É fundamental que a inserção da EF nas Linguagens seja acompanhada de sustentação teórica, pois isso irá contribuir para melhorar o processo educacional. Nos estudos evidenciamos um movimento na busca por pressupostos teóricos em diferentes áreas, tais como a Semiótica, a Filosofia e as Artes, além de autores da própria Educação Física. Isso traz perspectivas diferentes. Enquanto Betti (2021) destaca a expressão individual e a subjetividade dos alunos durante as aulas, Almeida e Fensterseifer (2019) propõem a integração da EF com a hermenêutica gadameriana, ampliando a compreensão do movimento como fenômeno da linguagem. Por sua vez, Brito (2013) ressalta a importância de considerar o corpo humano como uma entidade biológica e social, integrando-a a uma teoria social materialista dialética e reconhecendo-a como uma linguagem que constrói e representa significados sociais.
Entendemos que o momento vivido pela EF requer esforços da área para avançar na compreensão da Educação Física enquanto linguagem. A questão vai muito além da inserção na área de Linguagens, exigem esforços para que esse entendimento conceitual reflita-se na prática pedagógica dos professores de EF. Além disso, também se faz necessário que se dê condições para que os diferentes componentes curriculares que compõem a área possam construir uma caminhada coletivamente.
No que diz respeito à presença da EF na área de Linguagens nos estudos realizados em escolas, há dificuldades enfrentadas pelos professores, como a falta de tempo e espaços para colaboração, juntamente com a pressão para priorizar componentes curriculares com base na empregabilidade dos alunos, o que dificulta a efetiva implementação da EF como parte das Linguagens. É crucial aprofundar a compreensão da interação entre a EF e os componentes curriculares de Linguagens, valorizando a diversidade cultural e as expressões corporais dos alunos. Nesse sentido, há necessidade de se reconhecer a relevância de todos os componentes curriculares para a formação dos alunos, e dar condições para que os professores consigam planejar coletivamente e, por que não sonharmos, com uma docência compartilhada.

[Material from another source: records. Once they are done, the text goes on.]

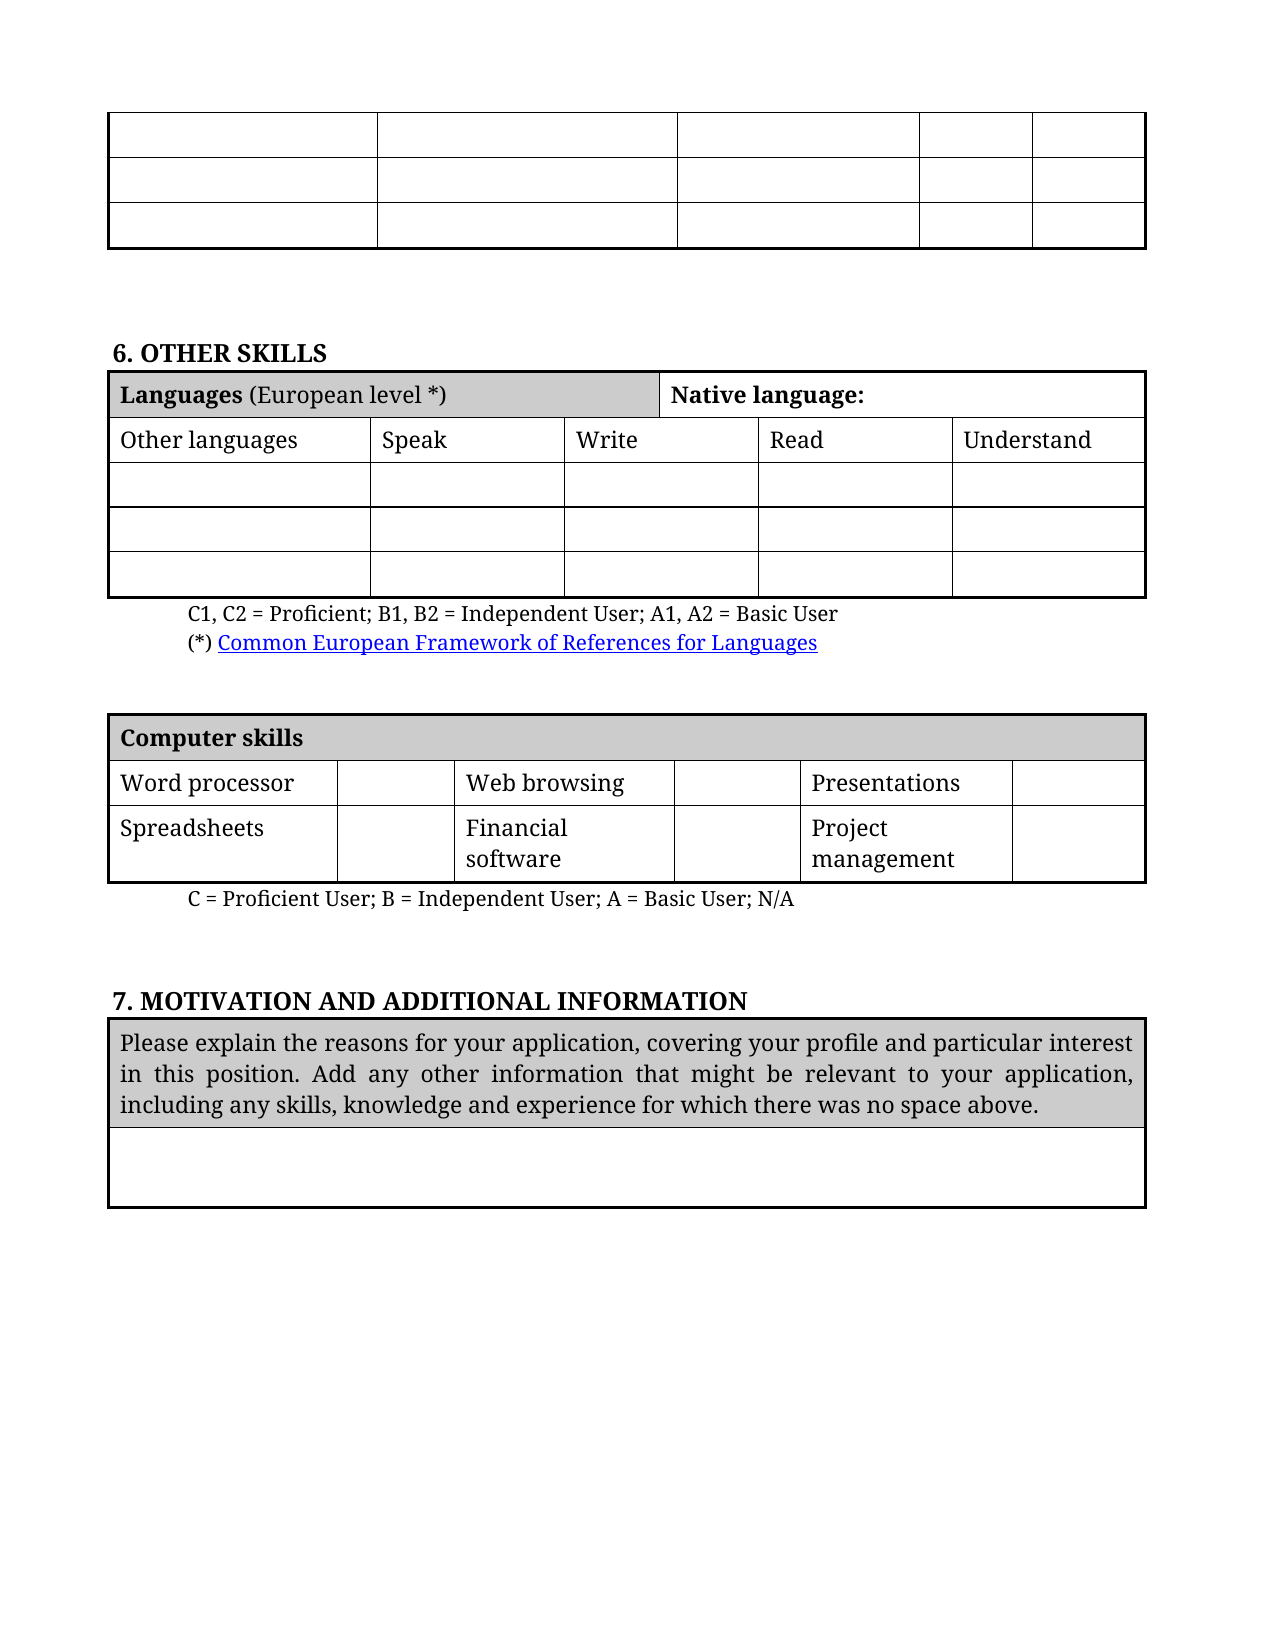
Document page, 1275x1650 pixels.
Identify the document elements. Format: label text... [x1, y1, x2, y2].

text 7. MOTIVATION AND ADDITIONAL INFORMATION [112, 983, 1088, 1017]
text C1, C2 = Proficient; B1, B2 = Independent User; A1, A2 = Basic User [187, 599, 1088, 628]
table_cell Financial software [455, 806, 674, 881]
table_header Please explain the reasons for your application, covering your profile and particular interest in this position. Add any other information that might be relevant to your application, including any skills, knowledge and experience for which there was no space above. [110, 1020, 1144, 1127]
table_cell [920, 203, 1032, 247]
table_cell [378, 113, 677, 157]
text C = Proficient User; B = Independent User; A = Basic User; N/A [187, 884, 1088, 912]
text (*) Common European Framework of References for Languages [187, 628, 1088, 656]
table_header Native language: [660, 373, 1144, 417]
table_cell [953, 463, 1144, 506]
table_cell [110, 463, 370, 506]
table_cell [565, 508, 758, 551]
table_cell [678, 158, 919, 202]
table_cell [759, 508, 952, 551]
table_cell [675, 806, 800, 881]
table_cell [338, 761, 454, 804]
table_cell Spreadsheets [110, 806, 337, 881]
table_cell [110, 158, 377, 202]
table_cell [378, 158, 677, 202]
table_cell Write [565, 418, 758, 462]
table_cell [953, 508, 1144, 551]
table_cell [110, 508, 370, 551]
table_cell [678, 113, 919, 157]
table_cell [1013, 806, 1144, 881]
table_cell [565, 463, 758, 506]
table_cell Presentations [801, 761, 1012, 804]
table_cell Other languages [110, 418, 370, 462]
table_cell Word processor [110, 761, 337, 804]
table_cell Web browsing [455, 761, 674, 804]
table_cell [565, 552, 758, 596]
table_header Languages (European level *) [110, 373, 659, 417]
table_cell [1033, 203, 1144, 247]
table_cell [1033, 113, 1144, 157]
table_cell [371, 508, 564, 551]
table_cell Speak [371, 418, 564, 462]
table_cell [338, 806, 454, 881]
table_cell [110, 113, 377, 157]
table_cell [371, 463, 564, 506]
table_cell [371, 552, 564, 596]
table_cell [1033, 158, 1144, 202]
table_cell [678, 203, 919, 247]
table_cell [759, 463, 952, 506]
table_cell [759, 552, 952, 596]
table_cell Understand [953, 418, 1144, 462]
table_cell [110, 203, 377, 247]
table_cell [110, 552, 370, 596]
table_cell [1013, 761, 1144, 804]
table_cell [953, 552, 1144, 596]
table_cell [675, 761, 800, 804]
table_cell [920, 113, 1032, 157]
table_cell [110, 1128, 1144, 1206]
table_cell [920, 158, 1032, 202]
text 6. OTHER SKILLS [112, 336, 1088, 370]
table_header Computer skills [110, 716, 1144, 760]
table_cell Read [759, 418, 952, 462]
table_cell [378, 203, 677, 247]
table_cell Project management [801, 806, 1012, 881]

Para tanto, os estudos de Betti (2021), Almeida e Fensterseifer (2019) e Oliveira et al. (2023) oferecem uma base sólida para discutir a linguagem no contexto da EF. Ao reconhecer a importância social, filosófica e cultural da EF, podem consolidar uma compreensão de linguagem que não negue ou desmereça os avanços da área da Educação Física escolar a partir da compreensão de seu objeto de ensino como sendo a cultura corporal de movimento, presente na própria BNCC. No entanto, é necessário enfrentar os desafios intrínsecos, buscando uma abordagem interdisciplinar que reconheça a complexidade da EF no contexto educacional contemporâneo.
Este estudo destaca a importância de continuarmos investigando e discutindo a integração da EF na área de Linguagens. Considerando que já encontramos pesquisas que tratam das percepções dos professores de EF, destacamos a necessidade de olhar para os alunos do Ensino Médio, para conhecermos também as suas percepções sobre o tema.